### [Task details]
Convert every line below into a JSON list of strings, with one string per line and blank lines omitted.

◇ ◇ ◇ ◇

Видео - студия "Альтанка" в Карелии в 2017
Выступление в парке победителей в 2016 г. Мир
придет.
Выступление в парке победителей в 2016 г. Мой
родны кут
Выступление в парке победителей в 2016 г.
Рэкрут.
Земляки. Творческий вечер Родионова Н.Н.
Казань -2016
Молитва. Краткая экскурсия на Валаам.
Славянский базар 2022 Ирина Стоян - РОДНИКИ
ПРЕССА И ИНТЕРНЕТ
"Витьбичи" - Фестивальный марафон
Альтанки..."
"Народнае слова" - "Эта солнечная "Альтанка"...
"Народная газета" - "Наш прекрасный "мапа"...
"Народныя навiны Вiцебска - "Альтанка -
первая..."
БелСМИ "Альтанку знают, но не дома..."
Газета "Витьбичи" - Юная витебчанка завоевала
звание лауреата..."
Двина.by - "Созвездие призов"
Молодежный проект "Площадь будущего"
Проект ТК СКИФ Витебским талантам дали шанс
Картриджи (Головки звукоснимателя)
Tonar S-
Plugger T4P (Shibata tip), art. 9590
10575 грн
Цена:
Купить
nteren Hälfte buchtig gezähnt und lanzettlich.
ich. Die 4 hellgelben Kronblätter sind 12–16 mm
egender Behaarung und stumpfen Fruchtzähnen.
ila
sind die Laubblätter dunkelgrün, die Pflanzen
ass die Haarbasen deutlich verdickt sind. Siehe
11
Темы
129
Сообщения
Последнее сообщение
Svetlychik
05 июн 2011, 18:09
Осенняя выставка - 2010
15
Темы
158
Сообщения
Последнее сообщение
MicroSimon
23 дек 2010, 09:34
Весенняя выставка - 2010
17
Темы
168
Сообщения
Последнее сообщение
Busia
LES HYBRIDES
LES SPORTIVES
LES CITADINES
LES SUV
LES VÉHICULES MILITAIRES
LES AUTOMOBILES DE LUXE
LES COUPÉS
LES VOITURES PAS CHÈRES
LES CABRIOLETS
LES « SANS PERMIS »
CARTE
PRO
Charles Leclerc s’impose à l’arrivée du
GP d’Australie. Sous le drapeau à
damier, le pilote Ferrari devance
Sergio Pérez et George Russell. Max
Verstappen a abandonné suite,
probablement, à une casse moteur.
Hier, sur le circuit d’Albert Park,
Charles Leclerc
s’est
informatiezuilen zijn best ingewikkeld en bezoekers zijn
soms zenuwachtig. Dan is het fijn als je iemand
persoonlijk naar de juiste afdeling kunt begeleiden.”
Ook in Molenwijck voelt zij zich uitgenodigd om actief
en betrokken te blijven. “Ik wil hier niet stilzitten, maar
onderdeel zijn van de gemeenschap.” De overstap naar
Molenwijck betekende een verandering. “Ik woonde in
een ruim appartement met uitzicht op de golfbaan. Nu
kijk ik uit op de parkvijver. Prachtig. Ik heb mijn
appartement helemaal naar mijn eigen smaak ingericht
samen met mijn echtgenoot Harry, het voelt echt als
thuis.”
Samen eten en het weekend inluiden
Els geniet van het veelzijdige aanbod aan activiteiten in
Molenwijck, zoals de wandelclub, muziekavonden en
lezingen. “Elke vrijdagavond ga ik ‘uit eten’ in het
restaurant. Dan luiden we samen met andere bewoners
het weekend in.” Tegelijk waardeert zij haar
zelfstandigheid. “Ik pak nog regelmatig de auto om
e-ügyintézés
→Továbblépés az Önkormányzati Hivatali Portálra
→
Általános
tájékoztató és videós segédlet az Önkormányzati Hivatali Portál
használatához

◇ ◇ ◇ ◇

### [Exercise solution]
[
  "Видео - студия \"Альтанка\" в Карелии в 2017",
  "Выступление в парке победителей в 2016 г. Мир",
  "придет.",
  "Выступление в парке победителей в 2016 г. Мой",
  "родны кут",
  "Выступление в парке победителей в 2016 г.",
  "Рэкрут.",
  "Земляки. Творческий вечер Родионова Н.Н.",
  "Казань -2016",
  "Молитва. Краткая экскурсия на Валаам.",
  "Славянский базар 2022 Ирина Стоян - РОДНИКИ",
  "ПРЕССА И ИНТЕРНЕТ",
  "\"Витьбичи\" - Фестивальный марафон",
  "Альтанки...\"",
  "\"Народнае слова\" - \"Эта солнечная \"Альтанка\"...",
  "\"Народная газета\" - \"Наш прекрасный \"мапа\"...",
  "\"Народныя навiны Вiцебска - \"Альтанка -",
  "первая...\"",
  "БелСМИ \"Альтанку знают, но не дома...\"",
  "Газета \"Витьбичи\" - Юная витебчанка завоевала",
  "звание лауреата...\"",
  "Двина.by - \"Созвездие призов\"",
  "Молодежный проект \"Площадь будущего\"",
  "Проект ТК СКИФ Витебским талантам дали шанс",
  "Картриджи (Головки звукоснимателя)",
  "Tonar S-",
  "Plugger T4P (Shibata tip), art. 9590",
  "10575 грн",
  "Цена:",
  "Купить",
  "nteren Hälfte buchtig gezähnt und lanzettlich.",
  "ich. Die 4 hellgelben Kronblätter sind 12–16 mm",
  "egender Behaarung und stumpfen Fruchtzähnen.",
  "ila",
  "sind die Laubblätter dunkelgrün, die Pflanzen",
  "ass die Haarbasen deutlich verdickt sind. Siehe",
  "11",
  "Темы",
  "129",
  "Сообщения",
  "Последнее сообщение",
  "Svetlychik",
  "05 июн 2011, 18:09",
  "Осенняя выставка - 2010",
  "15",
  "Темы",
  "158",
  "Сообщения",
  "Последнее сообщение",
  "MicroSimon",
  "23 дек 2010, 09:34",
  "Весенняя выставка - 2010",
  "17",
  "Темы",
  "168",
  "Сообщения",
  "Последнее сообщение",
  "Busia",
  "LES HYBRIDES",
  "LES SPORTIVES",
  "LES CITADINES",
  "LES SUV",
  "LES VÉHICULES MILITAIRES",
  "LES AUTOMOBILES DE LUXE",
  "LES COUPÉS",
  "LES VOITURES PAS CHÈRES",
  "LES CABRIOLETS",
  "LES « SANS PERMIS »",
  "CARTE",
  "PRO",
  "Charles Leclerc s’impose à l’arrivée du",
  "GP d’Australie. Sous le drapeau à",
  "damier, le pilote Ferrari devance",
  "Sergio Pérez et George Russell. Max",
  "Verstappen a abandonné suite,",
  "probablement, à une casse moteur.",
  "Hier, sur le circuit d’Albert Park,",
  "Charles Leclerc",
  "s’est",
  "informatiezuilen zijn best ingewikkeld en bezoekers zijn",
  "soms zenuwachtig. Dan is het fijn als je iemand",
  "persoonlijk naar de juiste afdeling kunt begeleiden.”",
  "Ook in Molenwijck voelt zij zich uitgenodigd om actief",
  "en betrokken te blijven. “Ik wil hier niet stilzitten, maar",
  "onderdeel zijn van de gemeenschap.” De overstap naar",
  "Molenwijck betekende een verandering. “Ik woonde in",
  "een ruim appartement met uitzicht op de golfbaan. Nu",
  "kijk ik uit op de parkvijver. Prachtig. Ik heb mijn",
  "appartement helemaal naar mijn eigen smaak ingericht",
  "samen met mijn echtgenoot Harry, het voelt echt als",
  "thuis.”",
  "Samen eten en het weekend inluiden",
  "Els geniet van het veelzijdige aanbod aan activiteiten in",
  "Molenwijck, zoals de wandelclub, muziekavonden en",
  "lezingen. “Elke vrijdagavond ga ik ‘uit eten’ in het",
  "restaurant. Dan luiden we samen met andere bewoners",
  "het weekend in.” Tegelijk waardeert zij haar",
  "zelfstandigheid. “Ik pak nog regelmatig de auto om",
  "e-ügyintézés",
  "→Továbblépés az Önkormányzati Hivatali Portálra",
  "→",
  "Általános",
  "tájékoztató és videós segédlet az Önkormányzati Hivatali Portál",
  "használatához"
]